No error for below two configs

    model = AutoModelForCausalLM.from_pretrained(
        ...
        torch_dtype=torch.float32,
    )
    training_args = TrainingArguments(
        fp16=True,
        ...
    )
    model = AutoModelForCausalLM.from_pretrained(
        ...
        torch_dtype=torch.float16,
    )
    training_args = TrainingArguments(
        fp16=False,
        ...
    )

I am a bit new to these settings, does anyone know what is the reason? (I am using T4 gpu, so not able to use bf16) How should we handle this error in axololt?

hengjiUSTC commented 6 months ago

I get confirmation that we should not load model in float16 when enable fp16 in peft config. https://github.com/huggingface/peft/issues/341#issuecomment-1884911753. But I do see a lot of code (other finetune repo) doing this.
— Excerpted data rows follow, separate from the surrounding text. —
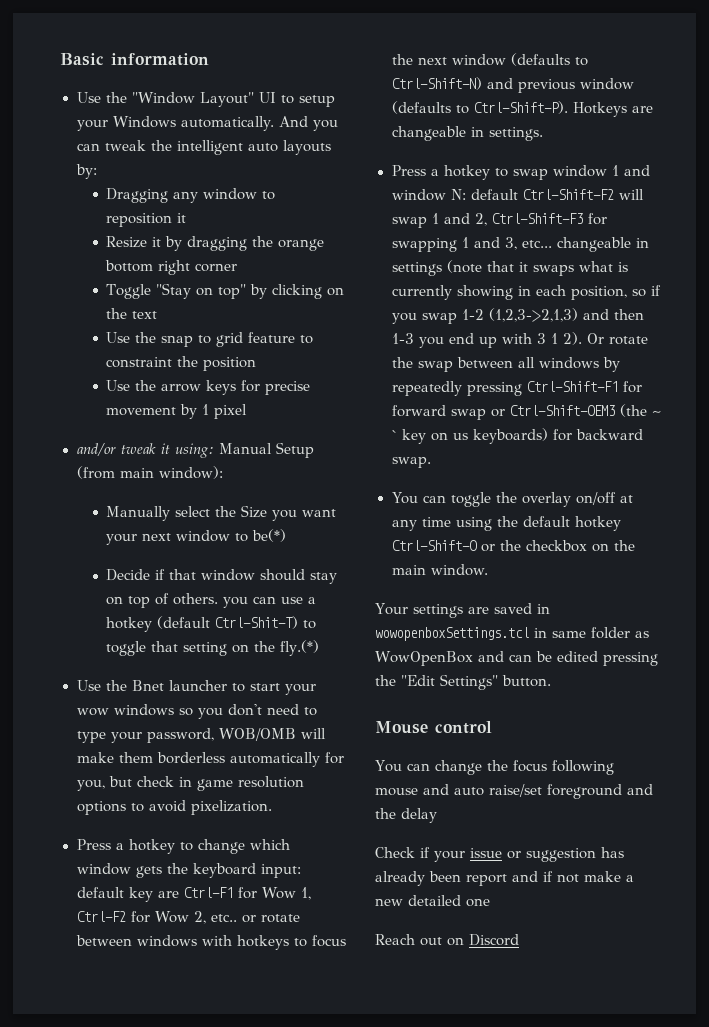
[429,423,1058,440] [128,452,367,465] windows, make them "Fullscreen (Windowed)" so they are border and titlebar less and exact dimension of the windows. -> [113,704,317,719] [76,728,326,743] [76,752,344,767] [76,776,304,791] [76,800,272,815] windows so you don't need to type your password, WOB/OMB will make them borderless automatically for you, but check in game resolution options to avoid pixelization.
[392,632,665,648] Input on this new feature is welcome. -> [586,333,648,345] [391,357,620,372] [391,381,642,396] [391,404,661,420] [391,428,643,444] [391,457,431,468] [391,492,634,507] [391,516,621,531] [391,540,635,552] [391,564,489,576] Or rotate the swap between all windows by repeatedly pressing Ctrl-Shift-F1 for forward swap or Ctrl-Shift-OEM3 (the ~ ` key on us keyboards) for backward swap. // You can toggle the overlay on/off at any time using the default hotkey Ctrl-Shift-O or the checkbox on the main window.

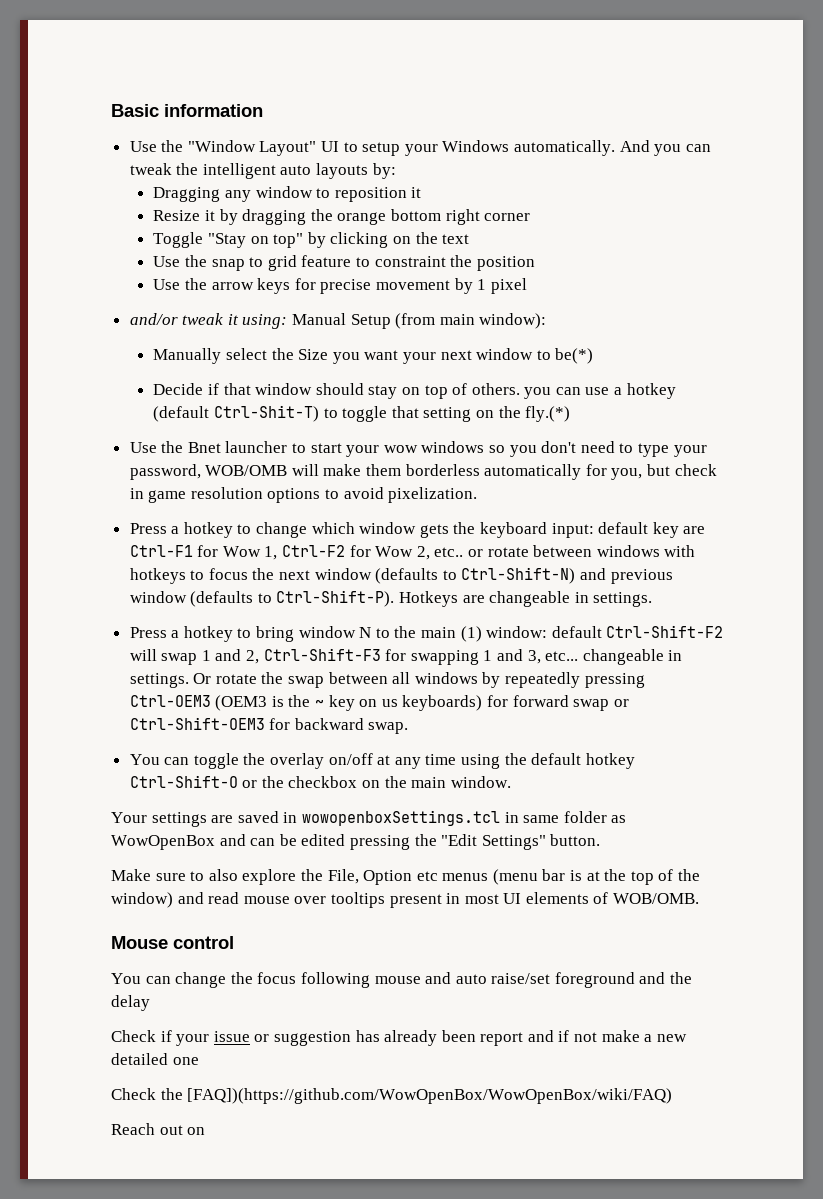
[512,165,650,180] [391,189,466,201] swap window 1 and window N: -> [256,626,548,642] bring window N to the main (1) window:
[391,260,628,276] [391,285,661,300] [391,308,644,324] [391,332,582,348] settings (note that it swaps what is currently showing in each position, so if you swap 1-2 (1,2,3->2,1,3) and then 1-3 you end up with 3 1 2). -> [129,673,189,688] settings.
[526,381,618,392] Ctrl-Shift-F1 -> [129,695,483,711] Ctrl-OEM3 (OEM3 is the ~ key on us keyboards)
[619,404,661,417] [391,428,548,444] (the ~ ` key on us keyboards) -> (265, 723) none
(551, 681) none -> [111,869,701,885] [111,892,700,908] // Make sure to also explore the File, Option etc menus (menu bar is at the top of the window) and read mouse over tooltips present in most UI elements of WOB/OMB.
(490, 902) none -> [111,1088,673,1104] // Check the [FAQ])(https://github.com/WowOpenBox/WowOpenBox/wiki/FAQ)
[469,934,519,946] Discord -> (206, 1131) none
And it's the reason error is raised in Axolotl (when fp16 is ture in config.yml, model is loaded with float16 and fp16 is enabled in peft).

ehartford commented 5 months ago

I also have these lines because I am using ChatML and adding new tokens to the base model

lora_modules_to_save:
  - embed_tokens
  - lm_head
NanoCode012 commented 3 months ago

Based on what @hengjiUSTC linked, if I understand it correctly, fp16 adapter training must use fp32 for trainable and fp16 for non-trainable. They provided a utility function cast_mixed_precision_params(peft_model, dtype) for us to use, but since we also handle gate/norm, we may need to adjust ourselves.